We Need a Sustainable Budget

Contributed by Larry Wood

Without a sustainable fiscal plan, Alaska faces fiscal calamity. To continue to spend at this rate is irresponsible. We are literally stealing our children's future. 

A sustainable budget fiscal plan is the only option that will prevent the state government from spending us into the poor house and provide a modicum of optimism for the future.  

I support the Institute of Social and Economic Research's (ISER) sustainable budget fiscal plan to provide for fiscal stability, continuance of the Permanent Fund Dividend, and a healthy permanent fund that will provide for Alaska's government costs into the future.

Alaska's economy is cooling and the price of oil is still under $50/bbl and is unlikely to rise much higher, unless there is a serious interruption or threat to the supply of oil. The decline in the price of natural gas and the need to use North Slope gas to keep the oil fields pressurized for eventual recovery of the 20 billion barrels of heavy crude remaining in the legacy fields will continue to bar North Slope natural gas from going to market. Oil will need to rise to at least $110/bbl before the heavy oil will be extracted.

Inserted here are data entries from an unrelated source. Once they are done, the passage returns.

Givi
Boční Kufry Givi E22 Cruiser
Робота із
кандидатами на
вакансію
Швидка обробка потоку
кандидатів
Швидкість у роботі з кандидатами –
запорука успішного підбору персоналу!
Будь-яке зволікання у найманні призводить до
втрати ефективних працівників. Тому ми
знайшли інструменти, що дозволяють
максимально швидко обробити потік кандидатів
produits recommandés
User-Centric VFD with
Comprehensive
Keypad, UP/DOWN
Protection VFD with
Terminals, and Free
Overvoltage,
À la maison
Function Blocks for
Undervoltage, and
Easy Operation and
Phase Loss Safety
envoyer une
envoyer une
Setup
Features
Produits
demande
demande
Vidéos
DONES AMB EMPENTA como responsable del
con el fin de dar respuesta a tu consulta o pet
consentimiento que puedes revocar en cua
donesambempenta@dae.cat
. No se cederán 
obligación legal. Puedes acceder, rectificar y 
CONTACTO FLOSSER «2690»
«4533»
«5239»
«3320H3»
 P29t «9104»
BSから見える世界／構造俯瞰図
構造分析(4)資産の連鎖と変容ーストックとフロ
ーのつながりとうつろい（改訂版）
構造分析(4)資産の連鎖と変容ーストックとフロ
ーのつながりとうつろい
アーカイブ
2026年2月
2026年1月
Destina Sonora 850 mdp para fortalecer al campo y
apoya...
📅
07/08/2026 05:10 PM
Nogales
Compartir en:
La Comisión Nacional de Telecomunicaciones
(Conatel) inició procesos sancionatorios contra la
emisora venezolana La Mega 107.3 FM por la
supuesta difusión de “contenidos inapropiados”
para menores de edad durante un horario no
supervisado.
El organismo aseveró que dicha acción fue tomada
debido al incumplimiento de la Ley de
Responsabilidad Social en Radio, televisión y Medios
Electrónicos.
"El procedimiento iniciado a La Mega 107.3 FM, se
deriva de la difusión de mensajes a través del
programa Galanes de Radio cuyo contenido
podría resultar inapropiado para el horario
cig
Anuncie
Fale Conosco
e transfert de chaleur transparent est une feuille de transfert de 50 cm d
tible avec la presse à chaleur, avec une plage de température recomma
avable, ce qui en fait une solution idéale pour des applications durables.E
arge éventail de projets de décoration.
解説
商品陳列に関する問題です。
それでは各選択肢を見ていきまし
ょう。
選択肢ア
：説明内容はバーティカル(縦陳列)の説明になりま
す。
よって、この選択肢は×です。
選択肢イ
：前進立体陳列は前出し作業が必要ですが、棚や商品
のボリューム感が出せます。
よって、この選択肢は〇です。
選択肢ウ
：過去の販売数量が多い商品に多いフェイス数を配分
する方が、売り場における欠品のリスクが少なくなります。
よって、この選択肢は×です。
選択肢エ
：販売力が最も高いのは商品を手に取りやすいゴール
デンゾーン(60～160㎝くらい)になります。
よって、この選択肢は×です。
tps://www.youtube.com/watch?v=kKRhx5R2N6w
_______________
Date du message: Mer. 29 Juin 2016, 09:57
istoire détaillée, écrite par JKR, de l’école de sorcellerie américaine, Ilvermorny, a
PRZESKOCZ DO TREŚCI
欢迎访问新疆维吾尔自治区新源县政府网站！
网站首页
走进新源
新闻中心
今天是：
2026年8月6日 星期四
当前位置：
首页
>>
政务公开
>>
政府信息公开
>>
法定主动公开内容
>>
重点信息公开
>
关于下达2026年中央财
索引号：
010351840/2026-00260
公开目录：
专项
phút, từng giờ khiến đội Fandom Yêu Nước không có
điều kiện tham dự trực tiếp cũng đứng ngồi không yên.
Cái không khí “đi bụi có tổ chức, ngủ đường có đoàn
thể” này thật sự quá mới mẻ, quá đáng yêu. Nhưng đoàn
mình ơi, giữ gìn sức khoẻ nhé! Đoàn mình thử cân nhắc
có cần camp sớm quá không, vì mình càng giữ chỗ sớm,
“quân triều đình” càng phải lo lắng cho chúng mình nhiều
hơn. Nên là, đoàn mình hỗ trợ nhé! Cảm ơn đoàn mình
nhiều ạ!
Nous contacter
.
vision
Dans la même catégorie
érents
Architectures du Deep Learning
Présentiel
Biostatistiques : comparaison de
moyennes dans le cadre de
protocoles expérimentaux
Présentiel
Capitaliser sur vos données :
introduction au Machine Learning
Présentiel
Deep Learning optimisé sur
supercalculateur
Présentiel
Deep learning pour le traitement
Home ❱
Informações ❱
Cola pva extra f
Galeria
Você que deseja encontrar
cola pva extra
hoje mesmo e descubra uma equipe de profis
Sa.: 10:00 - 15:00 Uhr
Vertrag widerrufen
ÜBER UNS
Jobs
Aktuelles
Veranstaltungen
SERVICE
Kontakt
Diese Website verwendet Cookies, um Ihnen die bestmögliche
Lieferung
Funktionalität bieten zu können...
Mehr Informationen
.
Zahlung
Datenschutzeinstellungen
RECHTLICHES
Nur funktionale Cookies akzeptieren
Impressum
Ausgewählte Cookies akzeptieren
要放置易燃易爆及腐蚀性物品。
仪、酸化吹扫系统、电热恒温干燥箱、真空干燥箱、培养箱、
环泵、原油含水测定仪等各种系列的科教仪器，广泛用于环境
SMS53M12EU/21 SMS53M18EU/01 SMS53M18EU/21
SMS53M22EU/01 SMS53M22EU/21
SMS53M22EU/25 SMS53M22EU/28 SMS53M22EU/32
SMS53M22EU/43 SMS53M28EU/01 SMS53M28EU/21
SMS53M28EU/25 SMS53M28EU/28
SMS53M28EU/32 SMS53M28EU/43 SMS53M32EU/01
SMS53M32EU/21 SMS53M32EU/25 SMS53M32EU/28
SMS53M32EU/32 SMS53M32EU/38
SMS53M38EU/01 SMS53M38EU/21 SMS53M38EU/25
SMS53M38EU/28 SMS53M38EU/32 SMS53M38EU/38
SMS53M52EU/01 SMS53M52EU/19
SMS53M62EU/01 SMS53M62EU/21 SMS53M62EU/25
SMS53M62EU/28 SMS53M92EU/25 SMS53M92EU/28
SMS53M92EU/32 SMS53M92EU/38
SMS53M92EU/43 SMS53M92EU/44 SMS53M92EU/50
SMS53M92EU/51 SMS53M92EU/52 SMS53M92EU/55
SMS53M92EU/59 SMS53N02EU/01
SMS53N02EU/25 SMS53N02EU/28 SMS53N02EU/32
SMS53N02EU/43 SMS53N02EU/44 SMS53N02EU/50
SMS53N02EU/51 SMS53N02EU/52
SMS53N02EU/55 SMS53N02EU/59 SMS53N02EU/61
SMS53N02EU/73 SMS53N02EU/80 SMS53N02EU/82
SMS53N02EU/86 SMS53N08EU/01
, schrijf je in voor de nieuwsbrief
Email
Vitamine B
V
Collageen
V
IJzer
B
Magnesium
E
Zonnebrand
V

Oil has to be at least $36/bbl to keep current crude production rates on the North Slope. If oil drops below $30/bbl for any length of time, activity on the North Slope will grind to a halt.  

There is optimism that the next Republican President will open ANWR and offshore leasing in Alaska. However, it will be years before there is any production from ANWR.  

Offshore production does not benefit the state.  

Layoffs in the oil service sector are now common place in Alaska. 250 employees were laid off last year. BP will lay off another 270 this year. Other industries are cutting workforces. The Department of Corrections is going to close a prison, eleven Alaska State Trooper positions will not be filled, and one hears of continuing cutbacks all across state government.

The solution of our governor is to a slowing economy is to raise taxes on all sectors of resource development, raid the permanent fund, and reduce our PFDs. All to keep the government sector from suffering the privations that an economic downturn inflicts on the private sector.

The fact that decreased energy prices did not produce any upswing in the economies of the developed countries should be an indication to all that the world economy is in the throes of a depression with no end in sight. The last depression of this magnitude resulted in WWII.

I have not been able to find an economist who sees a quick turn-around to the current U.S. or worldwide fiscal crisis. The economic prognosis is not good; in fact, uncertainty is the only commonality in any opinions regarding what may or may not happen when the "bubbles" burst and the piper has to be paid.

The Legislature and our governors have failed to ensure a balanced economy through judicious enabling of mineral, timber, and fisheries industries to provide jobs and a strong private sector along with tourism and the energy sector.  

Instead, over the years, these industries have languished without proper incentives. The state government took the easy route and instead of investing into infrastructure to promote and to support sustained resource development and to provide a viable surface transportation infrastructure to provide for commerce and economic development across Alaska, oil became the "drug" of choice to fuel growth of Alaska's government into a gross welfare state now doing its best to ignore a worsening financial crisis.  

The state government has doubled in size since 2006, and most if not all municipal; local governments and borough governments have increased well beyond need or necessity. All government must be cut. Otherwise, property taxes and a worsening job climate will result in people leaving this state.

ISER's plan will restrain government growth and spending. However, this must be coupled with a decrease in taxes and deregulation to promote private sector growth. 

The governor's idea to increase taxes, cut the PFD, and raid the PF is simply wrong-headed and will result in worsening our economic crisis.